:: TASK DESCRIPTION ::
Below are records; quote them exactly from the first line through the line that contains "Badezimmer, 8 en-suite".

:: DATA FOR REVIEW ::
= = = = = = =
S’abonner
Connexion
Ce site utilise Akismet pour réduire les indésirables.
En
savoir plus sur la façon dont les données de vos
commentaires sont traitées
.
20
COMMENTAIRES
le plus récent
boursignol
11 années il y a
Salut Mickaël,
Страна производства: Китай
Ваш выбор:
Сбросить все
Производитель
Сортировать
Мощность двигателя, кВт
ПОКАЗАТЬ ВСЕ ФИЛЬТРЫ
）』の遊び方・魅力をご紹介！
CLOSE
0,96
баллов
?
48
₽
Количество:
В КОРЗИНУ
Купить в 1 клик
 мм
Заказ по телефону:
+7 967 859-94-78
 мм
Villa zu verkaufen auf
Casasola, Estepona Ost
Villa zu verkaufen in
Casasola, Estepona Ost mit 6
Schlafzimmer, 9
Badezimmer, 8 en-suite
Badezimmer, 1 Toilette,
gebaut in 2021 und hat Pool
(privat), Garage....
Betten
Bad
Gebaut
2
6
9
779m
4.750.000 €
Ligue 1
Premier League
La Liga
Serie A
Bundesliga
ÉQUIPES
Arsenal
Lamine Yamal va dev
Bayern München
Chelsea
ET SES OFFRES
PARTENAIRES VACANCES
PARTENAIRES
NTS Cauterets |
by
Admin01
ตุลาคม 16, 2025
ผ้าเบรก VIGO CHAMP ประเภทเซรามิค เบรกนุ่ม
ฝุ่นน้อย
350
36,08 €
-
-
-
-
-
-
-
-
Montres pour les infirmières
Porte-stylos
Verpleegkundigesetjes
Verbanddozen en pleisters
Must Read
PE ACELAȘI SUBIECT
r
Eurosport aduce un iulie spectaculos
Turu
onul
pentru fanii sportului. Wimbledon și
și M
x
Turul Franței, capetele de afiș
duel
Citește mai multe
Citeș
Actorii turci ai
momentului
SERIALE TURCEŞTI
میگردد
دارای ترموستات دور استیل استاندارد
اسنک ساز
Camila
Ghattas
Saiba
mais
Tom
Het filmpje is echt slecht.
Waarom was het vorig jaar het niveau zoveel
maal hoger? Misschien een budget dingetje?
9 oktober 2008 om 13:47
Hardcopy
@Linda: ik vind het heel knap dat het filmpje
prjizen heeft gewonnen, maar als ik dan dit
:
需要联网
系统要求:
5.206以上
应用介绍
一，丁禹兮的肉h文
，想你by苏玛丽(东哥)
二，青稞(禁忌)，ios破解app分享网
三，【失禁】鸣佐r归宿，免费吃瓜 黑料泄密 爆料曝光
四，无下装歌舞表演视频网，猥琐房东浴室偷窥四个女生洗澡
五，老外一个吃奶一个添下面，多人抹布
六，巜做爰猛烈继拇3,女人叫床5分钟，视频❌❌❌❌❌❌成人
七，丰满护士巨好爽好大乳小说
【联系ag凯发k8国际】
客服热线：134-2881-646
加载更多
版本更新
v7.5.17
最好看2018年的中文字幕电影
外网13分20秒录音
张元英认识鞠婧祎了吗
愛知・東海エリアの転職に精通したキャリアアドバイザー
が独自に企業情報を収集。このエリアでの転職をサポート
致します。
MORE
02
= = = = = = =
:: ANSWER ::
S’abonner
Connexion
Ce site utilise Akismet pour réduire les indésirables.
En
savoir plus sur la façon dont les données de vos
commentaires sont traitées
.
20
COMMENTAIRES
le plus récent
boursignol
11 années il y a
Salut Mickaël,
Страна производства: Китай
Ваш выбор:
Сбросить все
Производитель
Сортировать
Мощность двигателя, кВт
ПОКАЗАТЬ ВСЕ ФИЛЬТРЫ
）』の遊び方・魅力をご紹介！
CLOSE
0,96
баллов
?
48
₽
Количество:
В КОРЗИНУ
Купить в 1 клик
 мм
Заказ по телефону:
+7 967 859-94-78
 мм
Villa zu verkaufen auf
Casasola, Estepona Ost
Villa zu verkaufen in
Casasola, Estepona Ost mit 6
Schlafzimmer, 9
Badezimmer, 8 en-suite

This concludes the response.